В числе правил, имеющих целью развитие самообладания, он пишет: «Чтобы никакая боль, как телесная, так и чувственная, не имела влияния на ум». Против изнеженности выставляет правило: «Не иметь прислуги». Он также ставит перед собой задачу, которая потребовала от него значительных усилий против половой страсти и тщеславия. Он внушает себе правила: «Отдаляйся от женщин» и «Убивай трудами свои похоти», «Будь хорош и старайся, чтобы никто не знал, что ты хорош».

Толстой увлекается сельскохозяйственной деятельностью, приобретает машины, много читает и занимается, встречается и беседует с крестьянами. Однажды Лев пришёл в столовую расстроенный и понурый. Всё в нём клокотало, даже волосы на макушке были взъерошены.

Татьяна Александровна сама себе удивлялась. Ей не верилось, что Леон сделал её истинной госпожой. Даже управляющий Воробьёв, прежде игнорировавший её, одним из первых поздравил Татьяну и теперь всегда с улыбкой прислушивался к её распоряжениям. До глубины души её тронуло то, что при составлении хозяйственных планов Леон теперь советовался с ней.

– Что с тобой, Леон? – поинтересовалась Туанетт. – Ты явно не в себе!

– Тётенька, душенька, поймите, как так можно? Я для них ничего не значу!

– Ты о чём, мой друг?

– О том! – чуть ли не вскричал он. – Я уже больше года общаюсь, наблюдаю и пытаюсь понять их крестьянские души, желаю войти в их жизнь и помочь им, а они меня игнорируют.

– Ну, это ты, Леон, преувеличиваешь!

– Как, тётенька, преувеличиваю? Вы же помните, я днями сход мужиков устроил и спрашивал, кому что нужно. Всё записал.

– Да-да, ты мне говорил.

– И что же вы думаете? Сегодня с утра пошёл в деревню. Захожу в одну избу – и скажу: у меня хлев чище и надёжней, а дом Юхванки того и гляди обвалится. Весь на подпорках, вот-вот рухнет! А он просит у меня несколько лесин, чтобы новую подпорку соорудить. «Тебе, – говорю, – мил человек, новый дом строить надо». А он мне в ответ: «Ничего, подопру и в этом ещё поживу!»

– А староста об этом знает? – спросила Туанетт.

– Да, разумеется, но больше меня поразил другой молодой негодяй. Извините, я его по-другому величать не могу.

– Что же он сотворил?

– Ему старуха мать отдала налаженное хозяйство. Как мне рассказал староста, дом у них был полная чаша. Сынок принял хозяйство, женился, нарядил жену, а сам вместе со своей молодухой взвалил на матушку всю тяжёлую работу. Ей бы на печи лежать и калачи с кашей есть, а она в семьдесят лет, шатаясь, работает за двоих.
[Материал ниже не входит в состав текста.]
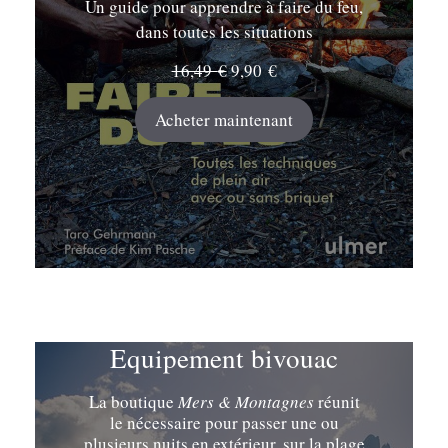
Un guide pour apprendre à faire du feu,
dans toutes les situations
Le
Le
16,49
€
9,90
€
prix
prix
initial
actuel
Acheter maintenant
était :
est :
16,49 €.
9,90 €.
Equipement bivouac
La boutique
Mers & Montagnes
réunit
le nécessaire pour passer une ou
plusieurs nuits en extérieur, sur la plage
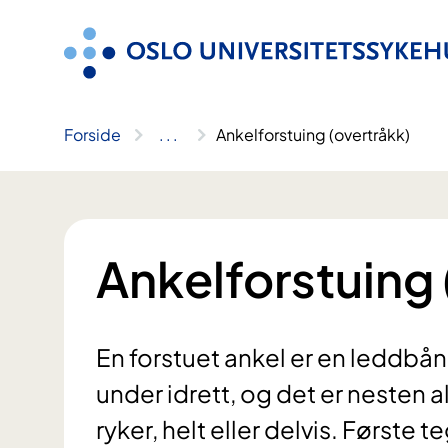
Hopp
til
innhold
Forside
..
.
Ankelforstuing (overtråkk)
Ankelforstuing 
En forstuet ankel er en leddbå
under idrett, og det er nesten 
ryker, helt eller delvis. Første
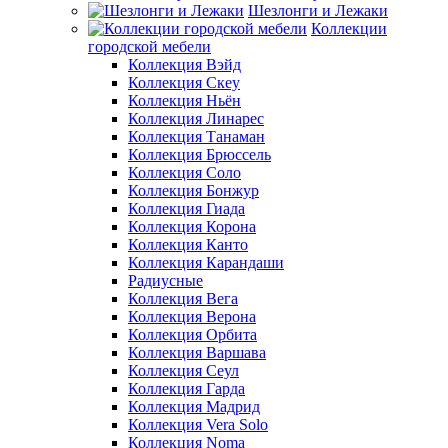
Шезлонги и Лежаки
Коллекции
городской мебели
Коллекция Вэйд
Коллекция Скеу
Коллекция Ньён
Коллекция Линарес
Коллекция Танаман
Коллекция Брюссель
Коллекция Соло
Коллекция Бонжур
Коллекция Гиада
Коллекция Корона
Коллекция Канто
Коллекция Карандаши
Радиусные
Коллекция Вега
Коллекция Верона
Коллекция Орбита
Коллекция Варшава
Коллекция Сеул
Коллекция Гарда
Коллекция Мадрид
Коллекция Vera Solo
Коллекция Noma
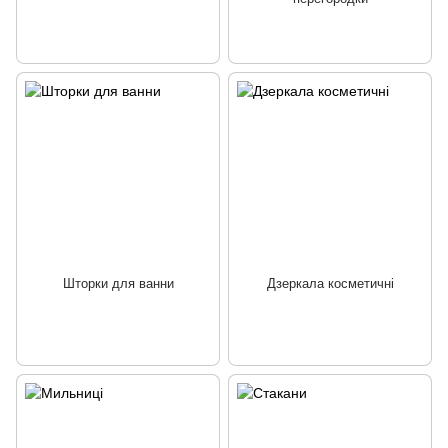
Шторки для ванни
Дзеркала косметичні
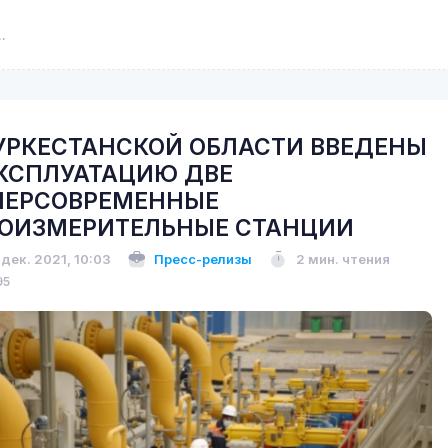
ТУРКЕСТАНСКОЙ ОБЛАСТИ ВВЕДЕНЫ
ЭКСПЛУАТАЦИЮ ДВЕ
ПЕРСОВРЕМЕННЫЕ
ЗОИЗМЕРИТЕЛЬНЫЕ СТАНЦИИ
 дек. 2021, 10:03
Пресс-релизы
2 мин. чтения
95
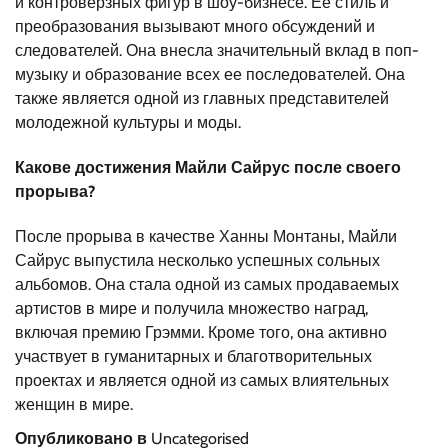
и контроверзных фигур в шоу-бизнесе. Ее стиль и
преобразования вызывают много обсуждений и
следователей. Она внесла значительный вклад в поп-
музыку и образование всех ее последователей. Она
также является одной из главных представителей
молодежной культуры и моды.
Какове достижения Майли Сайрус после своего
прорыва?
После прорыва в качестве Ханны Монтаны, Майли
Сайрус выпустила несколько успешных сольных
альбомов. Она стала одной из самых продаваемых
артистов в мире и получила множество наград,
включая премию Грэмми. Кроме того, она активно
участвует в гуманитарных и благотворительных
проектах и является одной из самых влиятельных
женщин в мире.
Опубликовано в
Uncategorised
Совести у них ни грана нет. Староста мне говорит, что постращать его надо, а это значит: выпороть на конюшне. Беда ещё в том, что он все деньги прогуливает в кабаках и от работы отлынивает. А мать голодная сидит!

– Но ты, Леон, дал бы ей немного денег, – посоветовала тётенька.

– Я, разумеется, дал три рубля, но боюсь, что сынок отнимет. А главное, когда я стал говорить ему о том, что мать уважать надо, он кивал мне, но по глазам вижу, что он не собирается менять свой образ жизни. Понимаете ли вы психологию крестьян и их жизни? Я совсем не понимаю.

Лев сидел такой понурый и, кажется, совсем забыл о еде.

– Верите, Туанетт, я поставил для себя огромную задачу самообразования, а сумел выполнить её меньше чем наполовину. Видимо, брат Сергей прав в том, что я пустяшный малый!

– Не говори, Леон, ерунды. Ты ещё молод, и не всё сразу получается! Ты же не сидишь сложа руки, а трудишься. Я верю, что всё у тебя получится!

Пожалуй, эти полтора года были для Ёргольской относительно спокойными и радостными. Большую часть времени она проводит в Ясной и знает, что у Маши уже двое детей. Николай в армии на Кавказе. Митя в своём имении Щербачёвке или в Москве. Серёжа нигде не служил и свою красавицу цыганку Машу не оставил, но и особо не распространялся о ней. А Леон продолжал хозяйствовать у себя в имении. Иногда Лев показывал Туанетт дневник, в котором строил грандиозные планы самоусовершенствования, и очень сокрушался, что много намеченного не сумел осуществить.